Boatman stepped forward and bent down, his brow furrowing, his gaze shifting from the tracks to the surrounding vegetation — crabgrass and spindly poison ivy. “Quite a while after the rain stopped. Hours later, I’d say; maybe yesterday afternoon or even last night.”

“Because?”

“The impressions wouldn’t be so crisp — so perfect — if there’d been a puddle there when the vehicle went through,” Boatman said. He surveyed the margins of the rut, then inspected the undersides of some of the blades of grass there. “Plus, if there’d been standing water, there’d be mud spatter on the vegetation. There’s no spatter.”

“Good.” McCready focused on Kimball, who stood motionless yet somehow seemed cocked and ready to fire: his T-shirt stretched by the tension in his shoulders and biceps; the heels of his boots hovering a half inch off the ground, as if he were ready to spring into action. “Kimbo, you’re an eager beaver this morning; you wanna cast these?” It wasn’t actually a question.

“Yessir.
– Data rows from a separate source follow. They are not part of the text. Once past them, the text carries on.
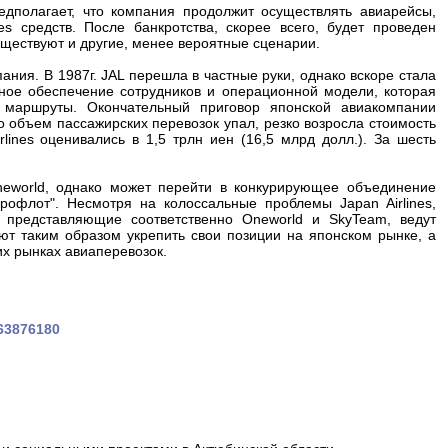
едполагает, что компания продолжит осуществлять авиарейсы,
s средств. После банкротства, скорее всего, будет проведен
существуют и другие, менее вероятные сценарии.
пания. В 1987г. JAL перешла в частные руки, однако вскоре стала
ное обеспечение сотрудников и операционной модели, которая
маршруты. Окончательный приговор японской авиакомпании
о объем пассажирских перевозок упал, резко возросла стоимость
lines оценивались в 1,5 трлн иен (16,5 млрд долл.). За шесть
neworld, однако может перейти в конкурирующее объединение
рофлот". Несмотря на колоссальные проблемы Japan Airlines,
s, представляющие соответственно Oneworld и SkyTeam, ведут
ют таким образом укрепить свои позиции на японском рынке, а
их рынках авиаперевозок.
263876180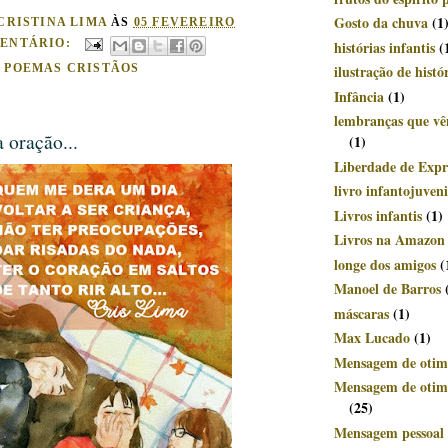
Gosto da chuva
(1
CRISTINA LIMA
ÀS
05 FEVEREIRO
ENTÁRIO:
histórias infantis
(
:
POEMAS CRISTÃOS
ilustração de histó
Infância
(1)
lembranças que v
 oração...
(1)
Liberdade de Expr
livro infantojuveni
Livros infantis
(1)
Livros na Amazon
longe dos amigos
(
Manoel de Barros
máscaras
(1)
Max Lucado
(1)
Mensagem de otim
Mensagem de otimi
(25)
Mensagem pessoal 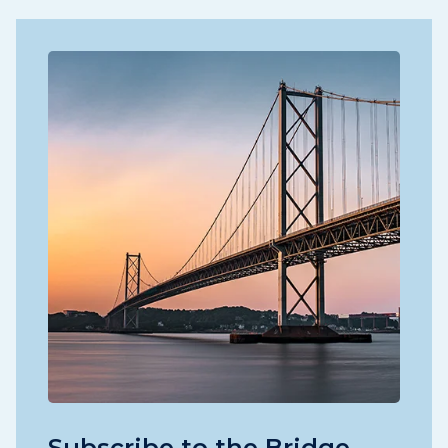
Subscribe to the Bridge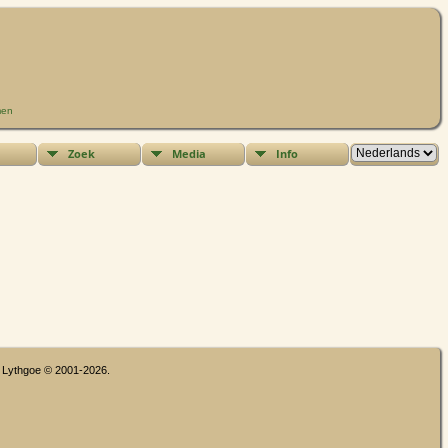
men
Zoek
Media
Info
n Lythgoe © 2001-2026.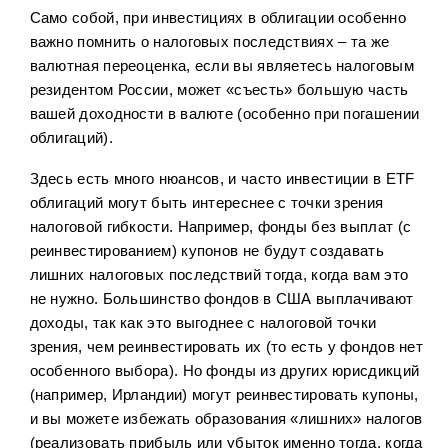
Само собой, при инвестициях в облигации особенно
важно помнить о налоговых последствиях – та же
валютная переоценка, если вы являетесь налоговым
резидентом России, может «съесть» большую часть
вашей доходности в валюте (особенно при погашении
облигаций).
Здесь есть много нюансов, и часто инвестиции в ETF
облигаций могут быть интереснее с точки зрения
налоговой гибкости. Например, фонды без выплат (с
реинвестированием) купонов не будут создавать
лишних налоговых последствий тогда, когда вам это
не нужно. Большинство фондов в США выплачивают
доходы, так как это выгоднее с налоговой точки
зрения, чем реинвестировать их (то есть у фондов нет
особенного выбора). Но фонды из других юрисдикций
(например, Ирландии) могут реинвестировать купоны,
и вы можете избежать образования «лишних» налогов
(реализовать прибыль или убыток именно тогда, когда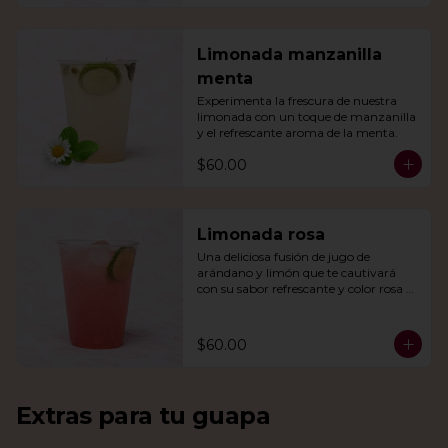
Limonada manzanilla
menta
Experimenta la frescura de nuestra 
limonada con un toque de manzanilla 
y el refrescante aroma de la menta.
$60.00
Limonada rosa
Una deliciosa fusión de jugo de 
arándano y limón que te cautivará 
con su sabor refrescante y color rosa 
vibrante.
$60.00
Extras para tu guapa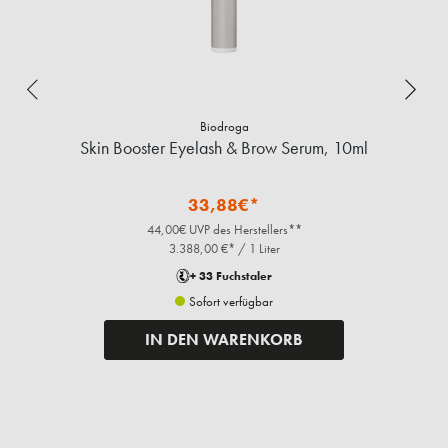
Biodroga
Skin Booster Eyelash & Brow Serum, 10ml
G
33,88€*
44,00€ UVP des Herstellers**
3.388,00 €* / 1 Liter
+ 33 Fuchstaler
Sofort verfügbar
IN DEN WARENKORB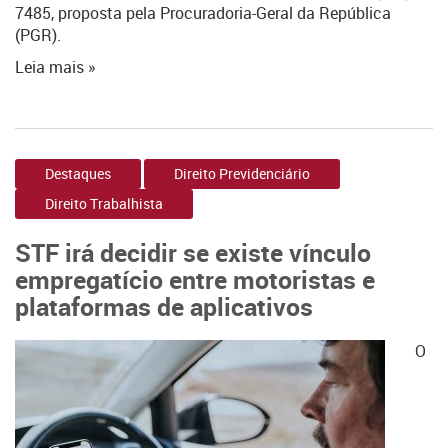
7485, proposta pela Procuradoria-Geral da República
(PGR).
Leia mais »
Destaques
Direito Previdenciário
Direito Trabalhista
STF irá decidir se existe vínculo
empregatício entre motoristas e
plataformas de aplicativos
O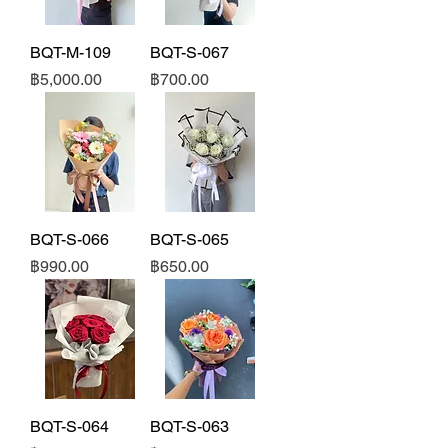
BQT-M-109
BQT-S-067
ราคา
ราคา
฿5,000.00
฿700.00
BQT-S-066
BQT-S-065
ราคา
ราคา
฿990.00
฿650.00
BQT-S-064
BQT-S-063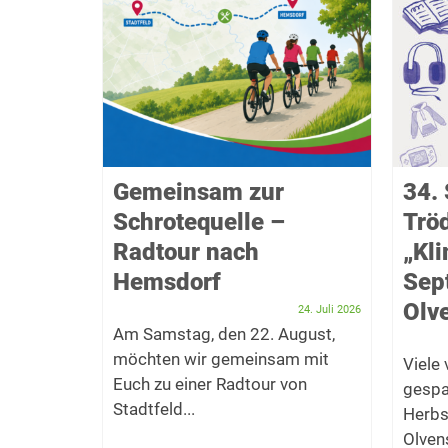
f das
Gemeinsam zur
34. 
Schrotequelle –
Trö
takel
Radtour nach
„Kl
Hemsdorf
Sep
Dezember 2025
er Bürger
Olve
24. Juli 2026
t zum
Am Samstag, den 22. August,
möchten wir gemeinsam mit
Viele
f den...
Euch zu einer Radtour von
gespa
Stadtfeld...
Herbs
Olvens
On it.” Kimball jogged back to the truck, a Ford Econoline chassis with a big cargo box grafted behind the cab; the vehicle might have passed for an ambulance on steroids if not for the prominent FBI logo on the side and the foot-high letters reading EVIDENCE RESPONSE TEAM. Opening a hatch on the side of the vehicle, Kimball hauled out a large tackle box and lugged it to the tracks. He unlatched the lid and took out a gallon-sized Ziploc bag, half filled with powdered gypsum crystals — dental stone — and a graduated squeeze bottle. Squirting ten ounces of water into the bag, he resealed it and began kneading, creating a slurry the color and consistency of thin pancake batter: runny enough to flow into every block and groove of the tire tracks, thick enough not to seep into the soil itself.
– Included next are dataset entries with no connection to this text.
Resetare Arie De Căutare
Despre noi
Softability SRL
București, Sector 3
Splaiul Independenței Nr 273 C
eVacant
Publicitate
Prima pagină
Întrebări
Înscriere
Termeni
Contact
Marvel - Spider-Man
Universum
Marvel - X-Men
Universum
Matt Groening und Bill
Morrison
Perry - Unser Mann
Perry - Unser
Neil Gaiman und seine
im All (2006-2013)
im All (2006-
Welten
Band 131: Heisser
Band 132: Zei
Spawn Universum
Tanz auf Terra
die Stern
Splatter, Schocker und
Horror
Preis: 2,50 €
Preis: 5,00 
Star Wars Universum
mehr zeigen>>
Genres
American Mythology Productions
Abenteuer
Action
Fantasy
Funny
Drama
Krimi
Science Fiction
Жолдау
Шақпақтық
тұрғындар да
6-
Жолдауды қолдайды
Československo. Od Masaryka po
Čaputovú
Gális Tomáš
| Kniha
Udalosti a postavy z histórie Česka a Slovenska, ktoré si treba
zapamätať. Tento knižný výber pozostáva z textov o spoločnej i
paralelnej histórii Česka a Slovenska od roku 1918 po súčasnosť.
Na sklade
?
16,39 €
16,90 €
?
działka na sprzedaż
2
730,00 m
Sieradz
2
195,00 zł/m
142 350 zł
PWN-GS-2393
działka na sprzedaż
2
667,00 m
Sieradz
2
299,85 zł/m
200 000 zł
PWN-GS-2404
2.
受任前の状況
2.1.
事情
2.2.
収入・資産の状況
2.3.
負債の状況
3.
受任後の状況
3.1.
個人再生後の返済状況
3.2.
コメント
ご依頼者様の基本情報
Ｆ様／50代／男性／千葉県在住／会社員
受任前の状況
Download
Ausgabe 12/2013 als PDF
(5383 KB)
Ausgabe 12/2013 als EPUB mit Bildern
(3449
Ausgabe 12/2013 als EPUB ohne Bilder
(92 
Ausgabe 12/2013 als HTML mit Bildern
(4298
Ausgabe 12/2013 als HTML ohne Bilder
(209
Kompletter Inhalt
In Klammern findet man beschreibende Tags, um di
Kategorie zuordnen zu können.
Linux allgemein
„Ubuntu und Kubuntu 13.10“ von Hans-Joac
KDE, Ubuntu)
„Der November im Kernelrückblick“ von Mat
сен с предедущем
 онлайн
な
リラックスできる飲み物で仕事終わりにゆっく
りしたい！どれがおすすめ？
McCready had already moved on, following the tracks in a hunched-over crouch: half bloodhound, half Quasimodo. “Looks like they parked here,” he said, stopping to study the ground again. The soil was covered with leaves, and McCready frowned at the lack of castable shoe impressions. A trail of scuffed leaves led toward the trees at the edge of the clearing, but the undergrowth beyond the tree line appeared to be undisturbed; indeed, the scuff marks led only as far as a large, convex oval of mussed leaves situated just short of the trees. McCready began circling the oval, pausing occasionally to take photos. “This matches the C.I.’s description of where it went down,” he said. Heads nodded in agreement; earlier, McCready had passed out transcripts of his interview with the confidential informant. “Boatman, you and Kimbo…” He paused to glance over his shoulder at Kimball, who had already finished pouring the slurry of dental stone into the rut. “You and Kimbo set up the total station and start mapping. Rest of you, suit up and get ready to dig in.” The other six team members returned to the truck and wriggled into white biohazard suits and purple gloves. They came back laden with rakes, shovels, trowels, plastic bins, and a wood-framed screen of quarter-inch wire mesh.

As they laid their tools neatly beside the oval mound, Boatman latched the 3-D mapping unit onto a tripod. Kimball returned to the tire tracks again, this time holding a long, reflector-topped rod, its length marked in alternating, twelve-inch bands of red and white. Boatman swiveled the instrument toward Kimball and sighted on the reflector. “Lights, camera, action,” he deadpanned, and he began pressing buttons to capture the position of the track. Checking the small display screen, he nodded. “Got it,” he said, rotating the unit toward the oval mound, to which Kimball jogged with the reflector.

The mound, uncovered by careful raking, was red-brown clay, roughly four feet by six feet. The clay was broken and infused with pale, shredded roots, freshly shorn and torn from the soil — a raw, ragged wound in the earth’s smooth, dark skin. McCready’s gaze ranged over the lumpy surface, then zoomed in on something no one else had seen, tucked beneath a clod of clay. Kneeling just outside the margin of the oval mound, he leaned down, his nose practically in the dirt. “Cartridge case,” he said. “That was careless of somebody.” Then, without looking around: “Kimbo.” By the time he’d finished saying the name, Kimball was already placing the end of the rod beside the piece of brass.